Is it delibaretely mispelled or deliberately misspelled?
A few months ago, I published the Accurate Rahukaalam Calculator for your Location. In the article, I mentioned the words Rahukaalam, Rahukalam, Ragukalam , Rahu Kaalam and Rahu Kalam. This non-English word is pronounced differently by various Indian language speakers.
Many of such local English words which are just transliterated from Indian languages like Hindi, Sanskrit, Malayalam and Tamil, will have the spelling differences. Raahukaalam in Sanskrit or Malayalam could be pronounced Ragukalam in Tamil.
When writing articles containing such regional/local English words, it is advisable to use the most common word (that you believe it is!) and mention the other words within brackets. For example, Rahukaalam [Rahukalam or Ragukalam Rahu Kaalam or Rahu Kalam]. There is no correct or misspelled words here!
Google says that 10% of all searches made on Google are mistyped or misspelled. For example, the keyword britney spears is typed brittany spears 10% of the times.
For the English language, all the major search engines have a spelling correction system that prompts you with a Did you mean: option.

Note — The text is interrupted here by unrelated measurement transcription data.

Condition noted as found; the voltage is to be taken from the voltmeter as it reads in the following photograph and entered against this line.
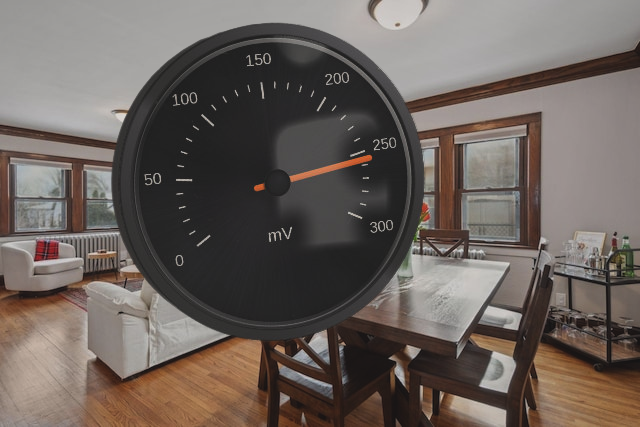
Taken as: 255 mV
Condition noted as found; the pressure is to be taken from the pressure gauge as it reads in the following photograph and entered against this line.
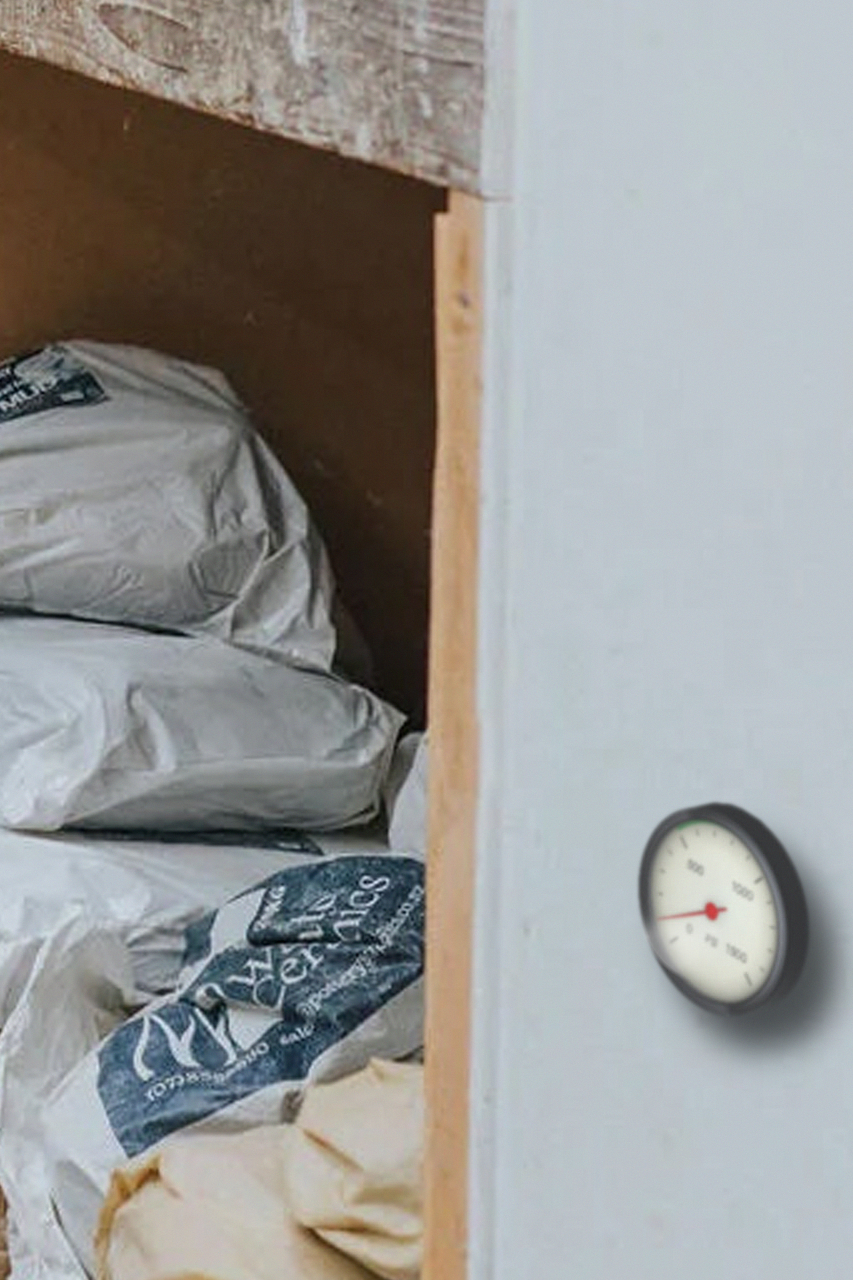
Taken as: 100 psi
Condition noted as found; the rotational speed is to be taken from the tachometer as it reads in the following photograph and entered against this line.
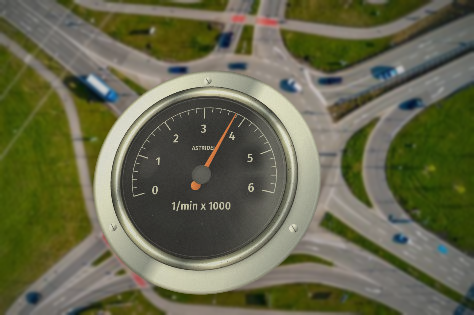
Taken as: 3800 rpm
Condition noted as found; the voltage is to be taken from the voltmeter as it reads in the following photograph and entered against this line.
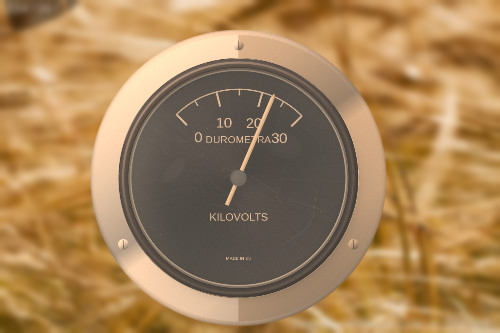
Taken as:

Search engines like Google sometimes automatically searches for the correct word even without the user knowing that he/she actually had misspelled the word!
While promoting an English word as the keyword for your webpage, you could also add the misspelled words in parenthesis and indicate that they are common misspellings for the word. This is useful for handling the British English and American English spellings of a keyword. While you maximize the chance for the keyword, you still get visitors misspelling the keyword.
Never optimize your webpage for misspelling, but just include the misspelled word also somewhere in the post. If you use misspelled word in your post, you can strike it like like this – vaccum vacuum – using the <strike> HTML tag.
Do you get traffic to your site because of any misspelled keyword?